SI
SI
discoversearch

We've detected that you're using an ad content blocking browser plug-in or feature. Ads provide a critical source of revenue to the continued operation of Silicon Investor.  We ask that you disable ad blocking while on Silicon Investor in the best interests of our community.  If you are not using an ad blocker but are still receiving this message, make sure your browser's tracking protection is set to the 'standard' level.
Technology Stocks : Advanced Micro Devices - Moderated (AMD) -- Ignore unavailable to you. Want to Upgrade?


To: eracer who wrote (215013)10/26/2006 3:58:51 AM
From: pgerassiRead Replies (1) | Respond to of 275872
 
Dear Eracer:

You continue to use bad estimates for the size of a GPU using AMD64 grade processes. Since the AMD 65nm ssSOI process used to make DC and soon QC K8Ls generates DC CPUs at more than 2GHz using less than 35W including twin 72bit DDR2 controllers, you don't need as many pipelines as you would for GPUs on bulk 90nm processes that run only 500MHz or so. 1/4 the number of 2GHz pipelines will have the same performance. A mid range GPU of today with 12 pipelines at 500MHz could be done with just 3 pipelines at 2GHz. They would use about 1/4th of the die area at 90nm and 1/8th at 65nm ssSOI at likely less power as well.

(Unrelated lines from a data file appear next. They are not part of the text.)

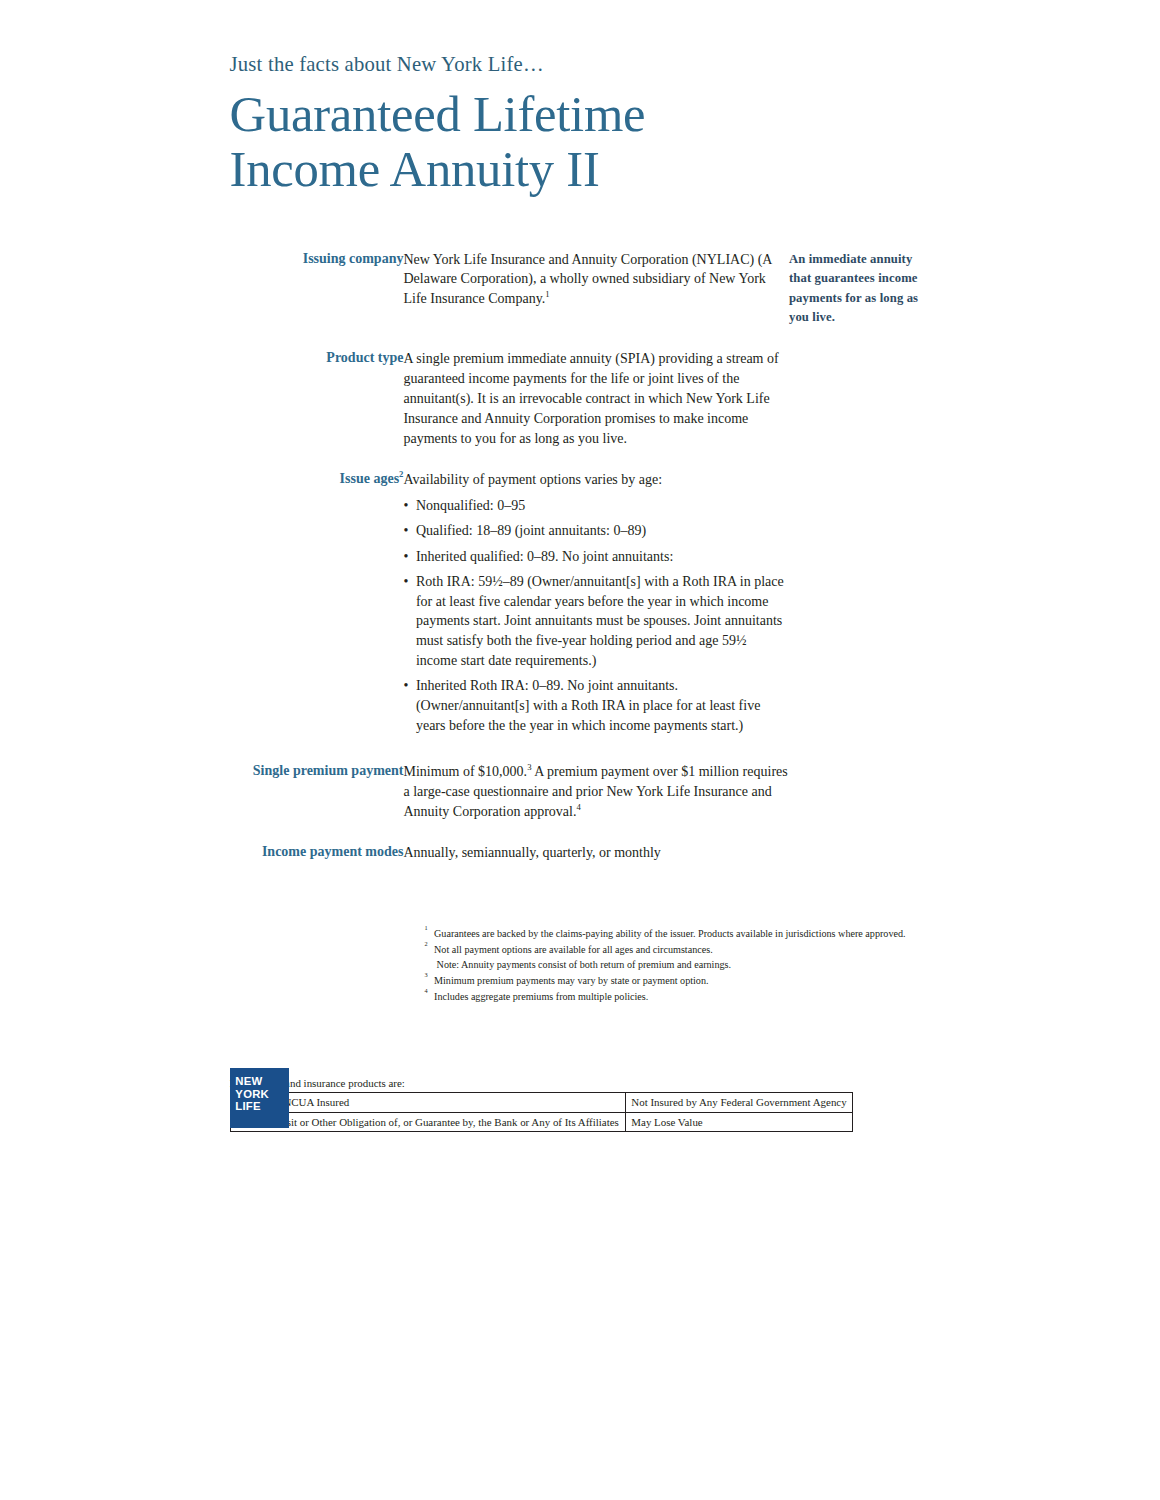Just the facts about New York Life…
Guaranteed Lifetime
Income Annuity II
| Issuing company | New York Life Insurance and Annuity Corporation (NYLIAC) (A Delaware Corporation), a wholly owned subsidiary of New York Life Insurance Company. 1 | An immediate annuity that guarantees income payments for as long as you live. |
| Product type | A single premium immediate annuity (SPIA) providing a stream of guaranteed income payments for the life or joint lives of the annuitant(s). It is an irrevocable contract in which New York Life Insurance and Annuity Corporation promises to make income payments to you for as long as you live. | |
| Issue ages 2 | Availability of payment options varies by age: Nonqualified: 0–95 Qualified: 18–89 (joint annuitants: 0–89) Inherited qualified: 0–89. No joint annuitants: Roth IRA: 59½–89 (Owner/annuitant[s] with a Roth IRA in place for at least five calendar years before the year in which income payments start. Joint annuitants must be spouses. Joint annuitants must satisfy both the five-year holding period and age 59½ income start date requirements.) Inherited Roth IRA: 0–89. No joint annuitants. (Owner/annuitant[s] with a Roth IRA in place for at least five years before the the year in which income payments start.) | |
| Single premium payment | Minimum of $10,000. 3 A premium payment over $1 million requires a large-case questionnaire and prior New York Life Insurance and Annuity Corporation approval. 4 | |
| Income payment modes | Annually, semiannually, quarterly, or monthly | |
1Guarantees are backed by the claims-paying ability of the issuer. Products available in jurisdictions where approved.
2Not all payment options are available for all ages and circumstances.
Note: Annuity payments consist of both return of premium and earnings.
3Minimum premium payments may vary by state or payment option.
4Includes aggregate premiums from multiple policies.
Investments and insurance products are:
| Not FDIC/NCUA Insured | Not Insured by Any Federal Government Agency |
| Not a Deposit or Other Obligation of, or Guarantee by, the Bank or Any of Its Affiliates | May Lose Value |
NEW
YORK
LIFE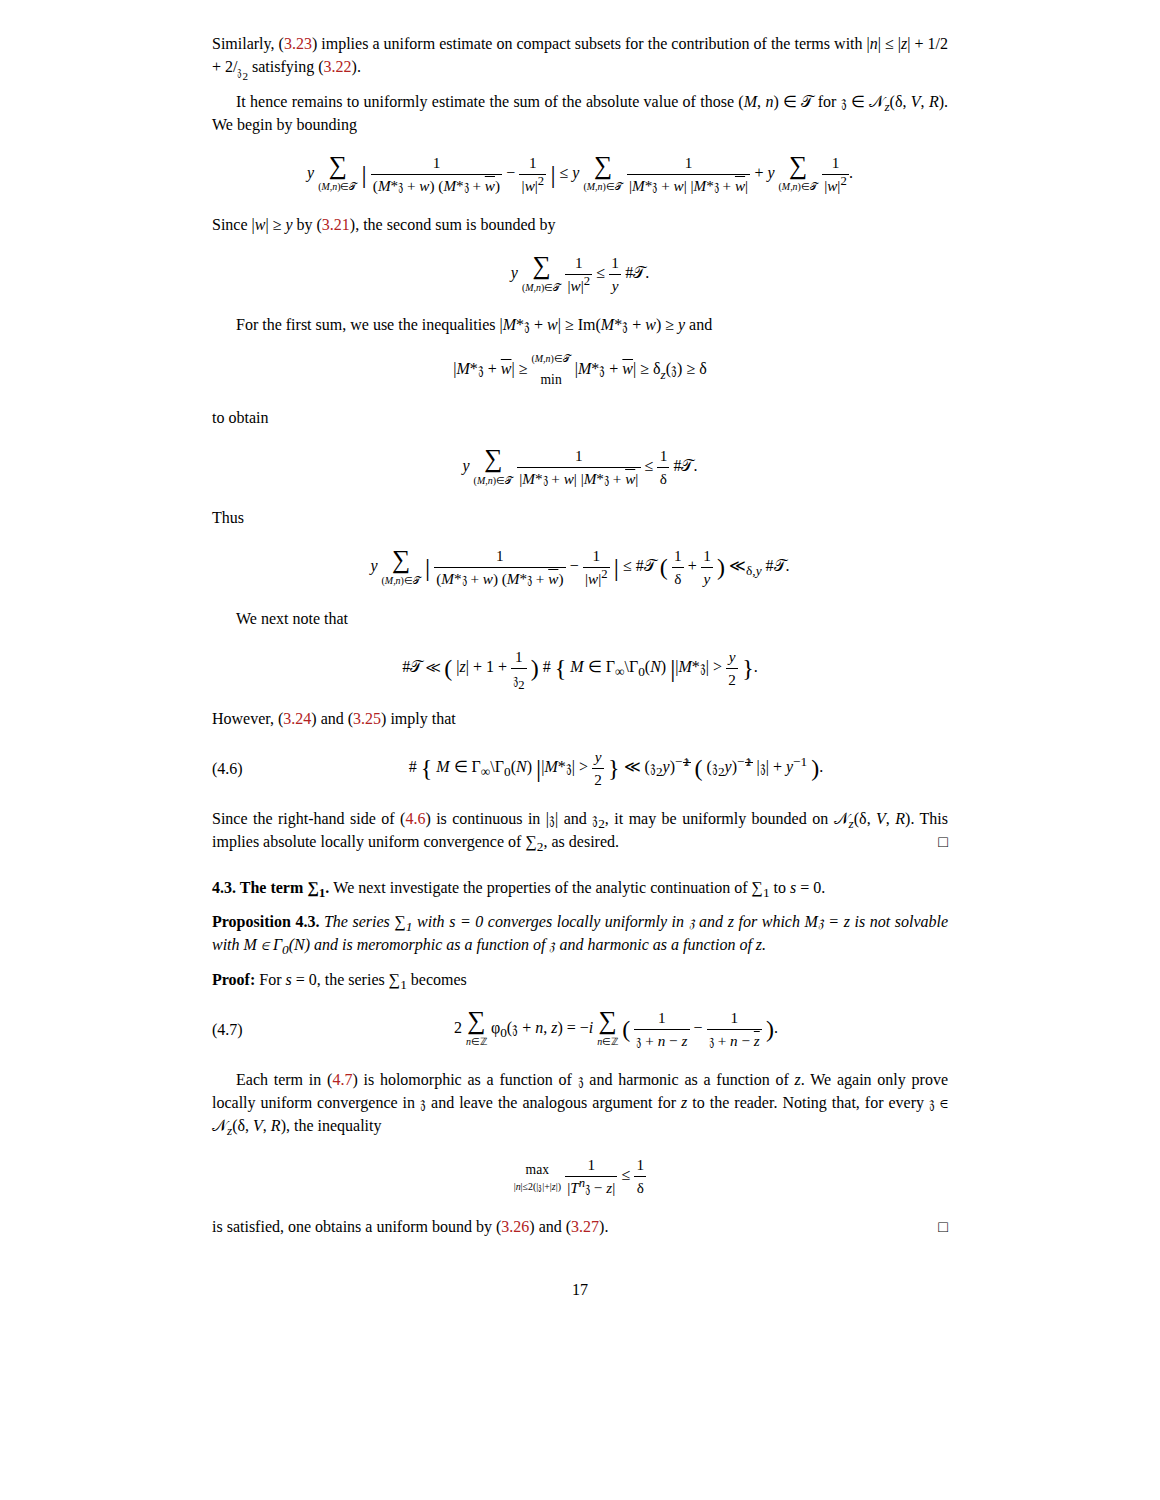Similarly, (3.23) implies a uniform estimate on compact subsets for the contribution of the terms with |n| ≤ |z| + 1/2 + 2/𝔷2 satisfying (3.22).
It hence remains to uniformly estimate the sum of the absolute value of those (M, n) ∈ 𝒯 for 𝔷 ∈ 𝒩z(δ, V, R). We begin by bounding
y ∑(M,n)∈𝒯 | 1(M*𝔷 + w) (M*𝔷 + w) − 1|w|2 | ≤ y ∑(M,n)∈𝒯 1|M*𝔷 + w| |M*𝔷 + w| + y ∑(M,n)∈𝒯 1|w|2.
Since |w| ≥ y by (3.21), the second sum is bounded by
y ∑(M,n)∈𝒯 1|w|2 ≤ 1 y #𝒯.
For the first sum, we use the inequalities |M*𝔷 + w| ≥ Im(M*𝔷 + w) ≥ y and
|M*𝔷 + w| ≥ (M,n)∈𝒯 min |M*𝔷 + w| ≥ δz(𝔷) ≥ δ
to obtain
y ∑(M,n)∈𝒯 1|M*𝔷 + w| |M*𝔷 + w| ≤ 1 δ #𝒯.
Thus
y ∑(M,n)∈𝒯 | 1(M*𝔷 + w) (M*𝔷 + w) − 1|w|2 | ≤ #𝒯 ( 1 δ + 1 y ) ≪δ,y #𝒯.
We next note that
#𝒯 ≪ ( |z| + 1 + 1 𝔷2 ) # { M ∈ Γ∞\Γ0(N) ||M*𝔷| > y 2 }.
However, (3.24) and (3.25) imply that
(4.6)
# { M ∈ Γ∞\Γ0(N) ||M*𝔷| > y 2 } ≪ (𝔷2y)−12 ( (𝔷2y)−12 |𝔷| + y−1 ).
Since the right-hand side of (4.6) is continuous in |𝔷| and 𝔷2, it may be uniformly bounded on 𝒩z(δ, V, R). This implies absolute locally uniform convergence of ∑2, as desired. □
4.3. The term ∑1. We next investigate the properties of the analytic continuation of ∑1 to s = 0.
Proposition 4.3. The series ∑1 with s = 0 converges locally uniformly in 𝔷 and z for which M𝔷 = z is not solvable with M ∈ Γ0(N) and is meromorphic as a function of 𝔷 and harmonic as a function of z.
Proof: For s = 0, the series ∑1 becomes
(4.7)
2 ∑n∈ℤ φ0(𝔷 + n, z) = −i ∑n∈ℤ ( 1 𝔷 + n − z − 1 𝔷 + n − z ).
Each term in (4.7) is holomorphic as a function of 𝔷 and harmonic as a function of z. We again only prove locally uniform convergence in 𝔷 and leave the analogous argument for z to the reader. Noting that, for every 𝔷 ∈ 𝒩z(δ, V, R), the inequality
max|n|≤2(|𝔷|+|z|) 1|Tn𝔷 − z| ≤ 1 δ
is satisfied, one obtains a uniform bound by (3.26) and (3.27). □
17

A Geforce 7900GT with 24 pipelines at 450MHz could be done with only 4 pipelines at 2.7GHz. That's only 12.5mm2 and at the midrange of 65nm ssSOI CPUs. 2 of them, one for each DC K8L core, would equal the best high end DC 3d gaming system of today. 4x4 systems of course would have 4 GPUs each with more than the capability of a Geforce 7900GT tied to 4 3+GHz K8L cores with 9MB of total cache and 288 bits of high speed large capacity DDR2 memory. That would be faster than any Intel box with quad GPUs at the time.

Much of the graphics memory is currently used to duplicate textures, various lists and frame buffers. Quad discrete GPUs need four copies of this information. The on die GPUs only need to keep one copy reducing bandwidth requirements and they can see what the others have done without needing a synchronization layer to keep everything straight. Much of the effort is thus duplicated by each of the discrete GPUs and load the CPUs with keeping track of it all. Most of that goes away with DCA and MOESI.

And before you harp on memory BW needs of the GPUs, without the capabilities of the CPU L1 and L2 caches, most CPUs would have 1/10th of the performance. A GPU that uses a CPU type multi level cache could see BW requirements drop from 1/3 to 1/8th what discrete GPUs need in aggregate.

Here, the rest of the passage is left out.